What is being asked :: Output word for word the lines from the one with "Organisatorische Zuordnung des" to the final line of the data, both ends included, but skip the pictures.

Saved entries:
· · · ·

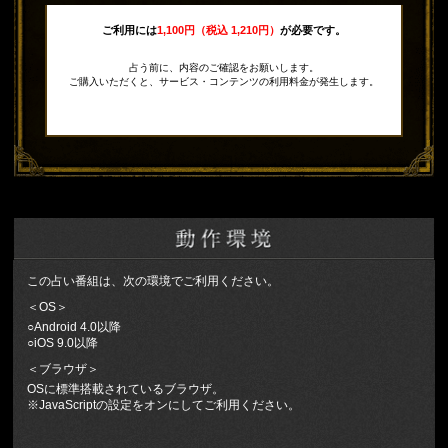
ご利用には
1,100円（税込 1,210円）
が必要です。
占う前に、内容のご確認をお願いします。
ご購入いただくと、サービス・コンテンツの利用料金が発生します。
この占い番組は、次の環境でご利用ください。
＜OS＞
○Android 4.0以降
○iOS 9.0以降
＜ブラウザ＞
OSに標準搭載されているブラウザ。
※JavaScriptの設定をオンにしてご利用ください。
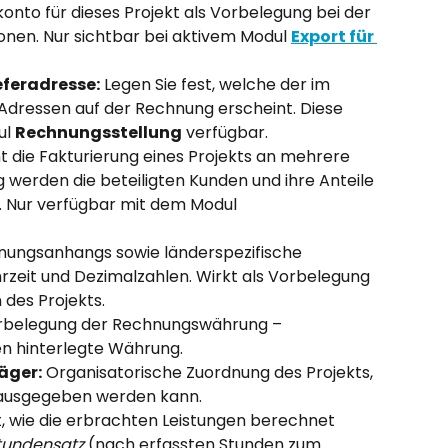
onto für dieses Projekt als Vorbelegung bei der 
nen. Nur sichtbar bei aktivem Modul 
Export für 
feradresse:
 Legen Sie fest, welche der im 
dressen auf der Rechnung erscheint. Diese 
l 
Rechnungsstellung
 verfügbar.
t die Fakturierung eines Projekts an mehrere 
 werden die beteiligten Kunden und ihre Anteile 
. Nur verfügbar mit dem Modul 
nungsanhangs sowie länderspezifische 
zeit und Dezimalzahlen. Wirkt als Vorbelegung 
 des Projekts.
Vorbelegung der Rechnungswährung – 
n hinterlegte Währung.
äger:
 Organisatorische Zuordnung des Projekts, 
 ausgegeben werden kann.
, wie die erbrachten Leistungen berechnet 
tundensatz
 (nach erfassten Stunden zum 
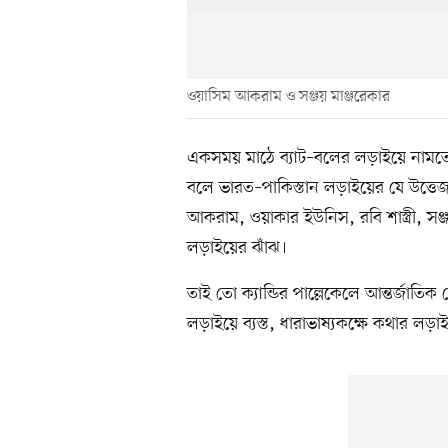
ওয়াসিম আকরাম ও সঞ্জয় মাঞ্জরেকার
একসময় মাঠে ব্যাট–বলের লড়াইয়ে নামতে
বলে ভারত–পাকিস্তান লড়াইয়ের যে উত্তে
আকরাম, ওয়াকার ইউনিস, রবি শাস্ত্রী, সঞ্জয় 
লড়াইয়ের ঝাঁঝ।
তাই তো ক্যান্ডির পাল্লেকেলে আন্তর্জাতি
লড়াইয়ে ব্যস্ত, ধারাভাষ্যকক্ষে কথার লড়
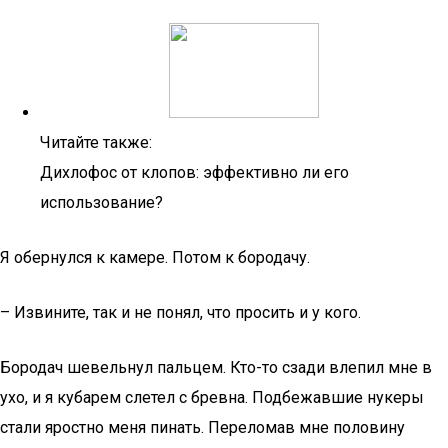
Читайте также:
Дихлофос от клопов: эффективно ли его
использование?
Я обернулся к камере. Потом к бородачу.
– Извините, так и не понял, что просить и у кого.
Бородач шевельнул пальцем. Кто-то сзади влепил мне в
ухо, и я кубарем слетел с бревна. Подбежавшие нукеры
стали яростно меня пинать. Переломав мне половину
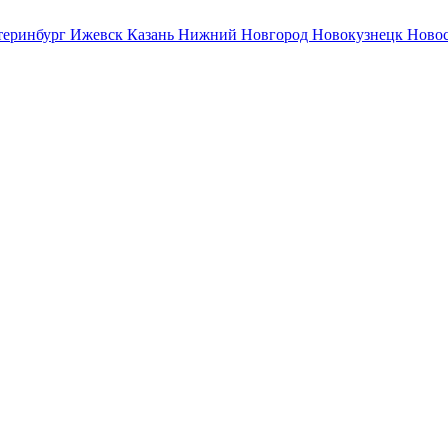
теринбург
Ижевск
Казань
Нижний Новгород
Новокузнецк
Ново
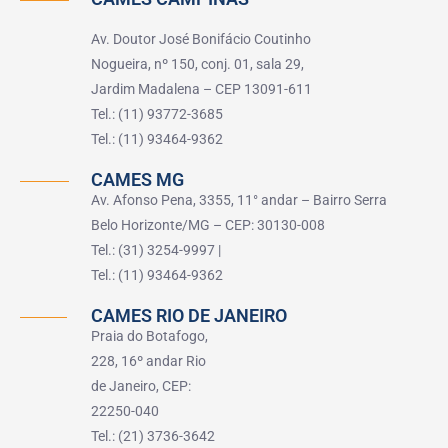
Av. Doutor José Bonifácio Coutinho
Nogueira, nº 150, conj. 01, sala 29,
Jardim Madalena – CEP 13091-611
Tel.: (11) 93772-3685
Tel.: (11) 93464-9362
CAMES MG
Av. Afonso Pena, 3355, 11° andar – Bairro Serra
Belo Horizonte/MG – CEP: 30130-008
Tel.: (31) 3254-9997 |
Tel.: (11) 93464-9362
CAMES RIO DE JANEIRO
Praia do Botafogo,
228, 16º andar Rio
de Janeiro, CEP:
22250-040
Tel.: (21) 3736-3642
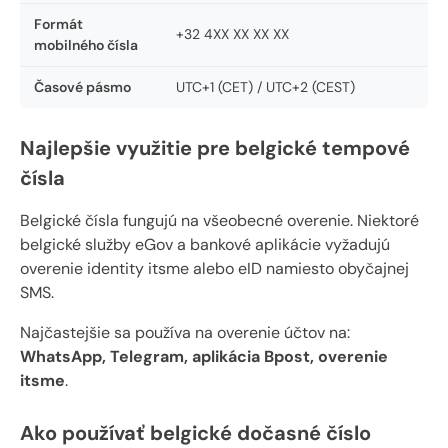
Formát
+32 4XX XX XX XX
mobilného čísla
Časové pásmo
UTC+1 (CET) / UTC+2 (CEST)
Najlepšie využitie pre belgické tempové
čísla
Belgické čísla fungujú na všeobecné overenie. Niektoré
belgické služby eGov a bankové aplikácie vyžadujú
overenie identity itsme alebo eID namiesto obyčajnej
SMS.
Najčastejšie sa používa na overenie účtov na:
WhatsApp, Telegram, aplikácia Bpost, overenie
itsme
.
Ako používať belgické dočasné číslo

· · · ·

Result below ::
 Organisatorische Zuordnung des Projekts, 
 ausgegeben werden kann.
, wie die erbrachten Leistungen berechnet 
tundensatz
 (nach erfassten Stunden zum 
ওয়াসিম আকরাম ও সঞ্জয় মাঞ্জরেকার
একসময় মাঠে ব্যাট–বলের লড়াইয়ে নামতে
বলে ভারত–পাকিস্তান লড়াইয়ের যে উত্তে
আকরাম, ওয়াকার ইউনিস, রবি শাস্ত্রী, সঞ্জয় 
লড়াইয়ের ঝাঁঝ।
তাই তো ক্যান্ডির পাল্লেকেলে আন্তর্জাতি
লড়াইয়ে ব্যস্ত, ধারাভাষ্যকক্ষে কথার লড়
Читайте также:
Дихлофос от клопов: эффективно ли его
использование?
Я обернулся к камере. Потом к бородачу.
– Извините, так и не понял, что просить и у кого.
Бородач шевельнул пальцем. Кто-то сзади влепил мне в
ухо, и я кубарем слетел с бревна. Подбежавшие нукеры
стали яростно меня пинать. Переломав мне половину
теринбург
Ижевск
Казань
Нижний Новгород
Новокузнецк
Ново
Av. Doutor José Bonifácio Coutinho
Nogueira, nº 150, conj. 01, sala 29,
Jardim Madalena – CEP 13091-611
Tel.: (11) 93772-3685
Tel.: (11) 93464-9362
CAMES MG
Av. Afonso Pena, 3355, 11° andar – Bairro Serra
Belo Horizonte/MG – CEP: 30130-008
Tel.: (31) 3254-9997 |
Tel.: (11) 93464-9362
CAMES RIO DE JANEIRO
Praia do Botafogo,
228, 16º andar Rio
de Janeiro, CEP:
22250-040
Tel.: (21) 3736-3642
Formát
+32 4XX XX XX XX
mobilného čísla
Časové pásmo
UTC+1 (CET) / UTC+2 (CEST)
Najlepšie využitie pre belgické tempové
čísla
Belgické čísla fungujú na všeobecné overenie. Niektoré
belgické služby eGov a bankové aplikácie vyžadujú
overenie identity itsme alebo eID namiesto obyčajnej
SMS.
Najčastejšie sa používa na overenie účtov na:
WhatsApp, Telegram, aplikácia Bpost, overenie
itsme
.
Ako používať belgické dočasné číslo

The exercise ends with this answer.